С 1834 по 1852 год «Сказки» все выходили отдельными выпусками, выдерживавшими каждый по нескольку изданий, затем они вышли все вместе в одном иллюстрированном сборнике. Следующие мои произведения того же рода стали появляться под названием «Историй»; это название было выбрано мною отнюдь не произвольно, но об этом, так же как о «Сказках» и «Историях» вообще, – позже.

Автор книги «Неаполь и неаполитанцы» D-r Майер высказался о моих сказках очень сочувственно еще в 1846 году. Обширная статья его «Andersen und seine Werke», помещенная в «Jahrbücher der Gegenwart» (сентябрь и октябрь), содержит вообще много лестного для датской литературы, но прошла, кажется, совсем не замеченной нашей печатью. Заканчивается упомянутая статья так: «Das Märchen Andersens in seiner vollsten Entfaltung füllt die Kluft zwischen den Kunstmärchen der Romantiker und den Volksmärchen wie es die Brüder Grimm afugezeichnet haben» [24].

XI

К этому периоду моей жизни относится сближение мое с личностью, имевшей на меня весьма большое влияние. Ранее я уже имел случай говорить о лицах, имевших на меня как на писателя известное влияние; но ничье влияние не было для меня благотворнее влияния той личности, о которой сейчас пойдет речь. У нее я научился еще полнее отрешаться от своего «я», познавать святое в искусстве и ценить свое призвание.

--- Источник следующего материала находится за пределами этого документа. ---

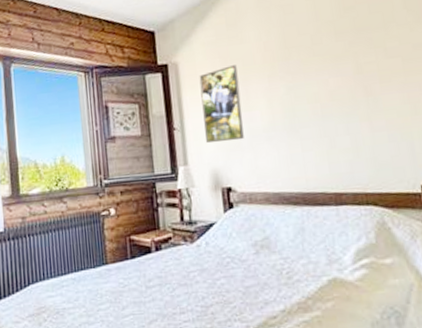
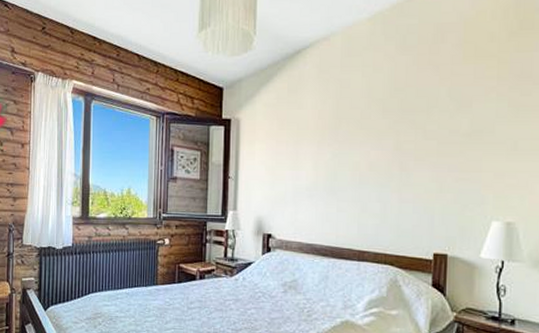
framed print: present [199,65,244,143] -> none [254,128,292,195]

Вернусь сначала к 1840 году. Я жил тогда в отеле и прочел однажды на доске с именами новоприезжих имя шведской певицы Йенни Линд. Я слышал о ней как о первой певице Стокгольма и ввиду оказанных мне недавно в Швеции почестей счел долгом вежливости сделать ей визит. В то время Йенни Линд еще не пользовалась известностью вне пределов своей родины, и я думаю, что в Копенгагене мало кто о ней слышал. Она приняла меня вежливо, но довольно равнодушно, почти холодно. В Копенгаген она, по ее словам, приехала всего на несколько дней – посмотреть город. Визит мой был очень короток, расстались мы, едва познакомившись, и она оставила во мне впечатление совершенно заурядной личности, которую я скоро и позабыл.

вернуться

23

Новый Лафонтен; он заставляет говорить животных со смыслом, входит в их положение, в их горести и радости, становится как бы поверенным и истолкователем их; он умеет создать для них язык наивный, игривый и естественный, который кажется точным воспроизведением подслушанного им в действительности.

вернуться

24

Сказки А. в их полном развитии наполняют пропасть между искусственными сказками романтиков и народными сказками, как они записаны братьями Гримм.